Gelombang kebencian itu harus dibendung,
arus berisik,
gemericik air,
atau angin yang bisa membawa keributan,
atau bahkan kerikil yang akan merintangi perlu disingkirkan.
Kekuasaan tetap berwatak ganda,
dia memaksa,
memaksa untuk mencari mangsa.
Atau dia berbijaksana,
dia bijaksana untuk bangsa dan rakyatnya.
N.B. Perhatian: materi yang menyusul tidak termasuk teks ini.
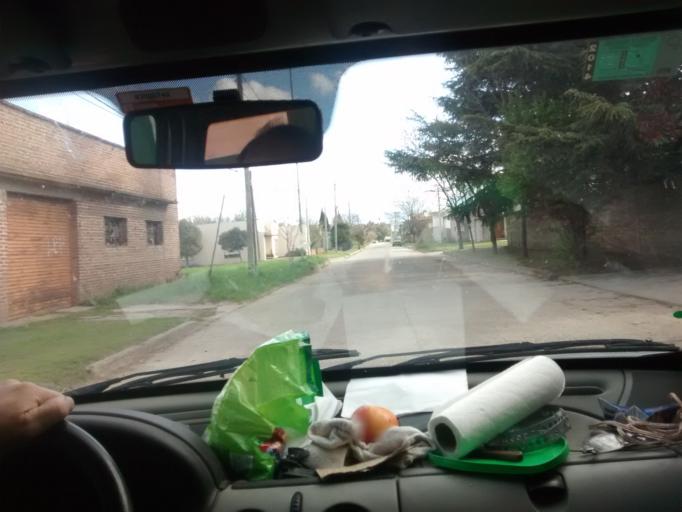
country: AR
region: Buenos Aires
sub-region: Partido de Loberia
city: Loberia
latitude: -38.1707
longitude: -58.7752
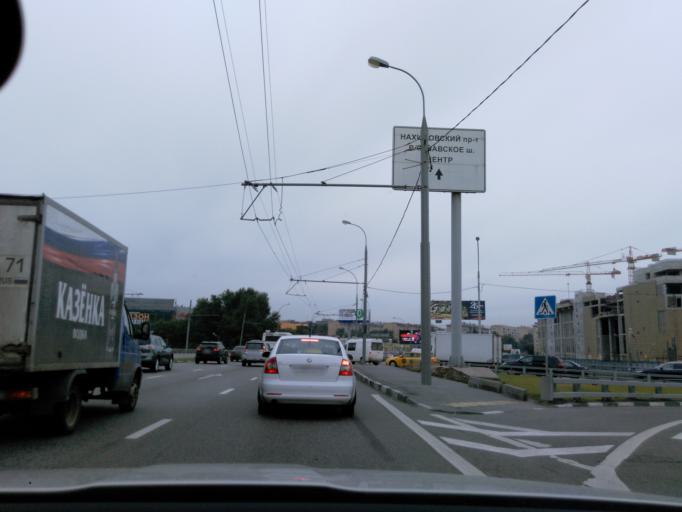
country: RU
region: Moscow
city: Nagornyy
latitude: 55.6626
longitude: 37.6326
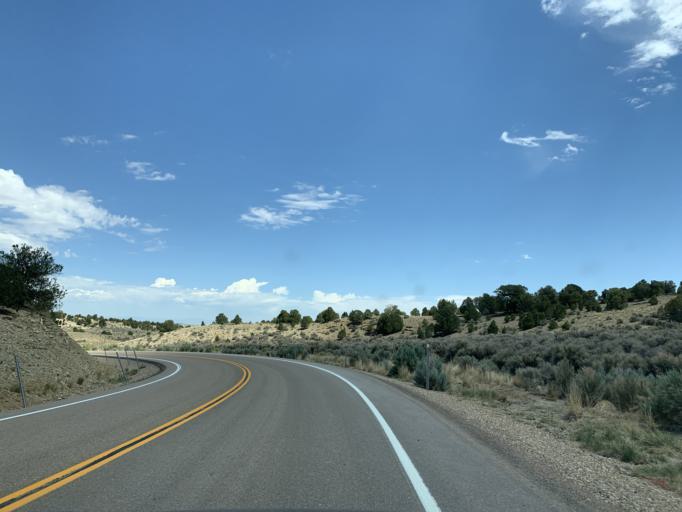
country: US
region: Utah
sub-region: Duchesne County
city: Duchesne
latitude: 39.8929
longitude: -110.2399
Siapa tak kenal dengan Sukarno,
siapa tak tahu Pak Harto,
dan BJ Habibie penerusnya,
Gus Dur dia sebatas pengisi sela,
si Mega juga tak sebesar namanya,
kita jenuh,
SBY dan Jokowi juga sama saja,
adakah mereka si Ratu Adil,
mitos, dan kita segila-gilanya percaya adanya satrio piningit.
manusia,
mereka makhluk bernama manusia,
tempat salah dan lupa.
pendekar jaman,
yang di dudukkan oleh waktu,
dan dijatuhkan pula oleh waktu,
kita dan mereka sama saja,
memimpikan langit tapi selalu nyenyak dengan bumi..
Negeri surga,
Oh....negeri para peri,
perumpamaan indah yang layak disandang oleh negeri elok ini.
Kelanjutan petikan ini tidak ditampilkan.